▶ What you have to do
The answer consists solely of the lines running from the one with "pyautogui.press('Right')" through the final line below, transcribed exactly and without any pictures.

▶ Data segment
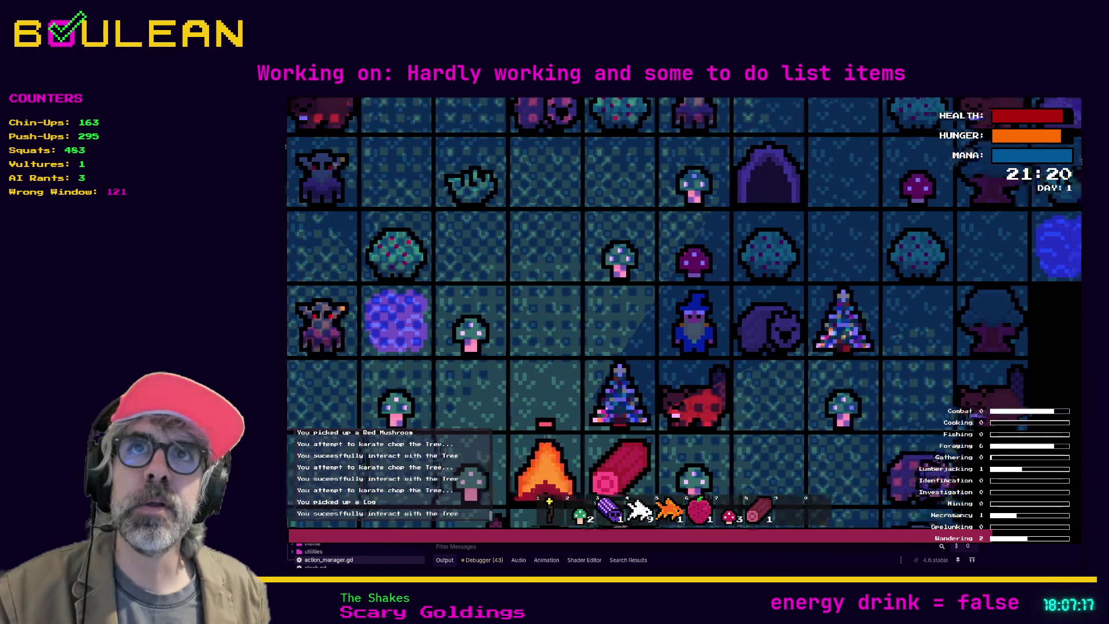
# Kill the beaver, chop the green mushroom, pick up the log, and obliterate the goblin
pyautogui.press('Right')
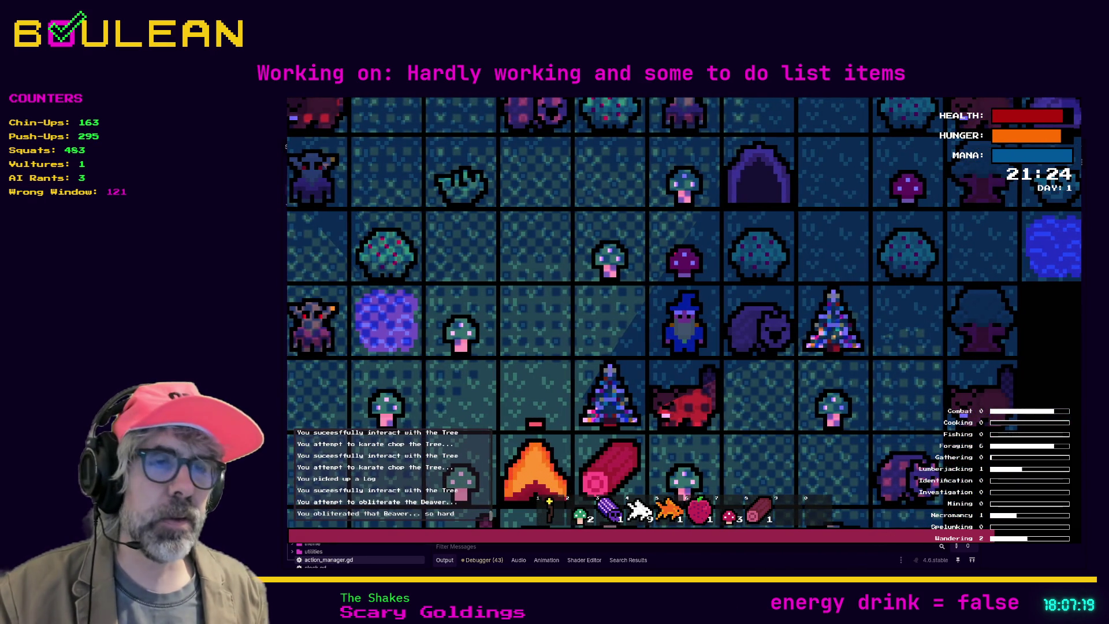
pyautogui.press('Down')
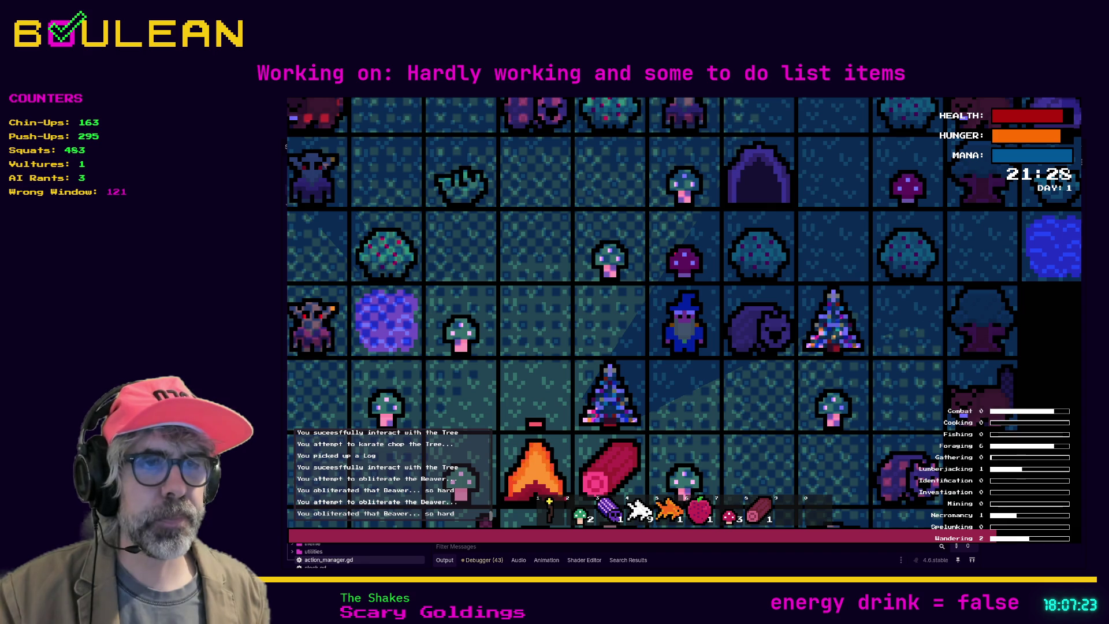
pyautogui.press('Down')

▶ Expected output
pyautogui.press('Right')
pyautogui.press('Down')
pyautogui.press('Down')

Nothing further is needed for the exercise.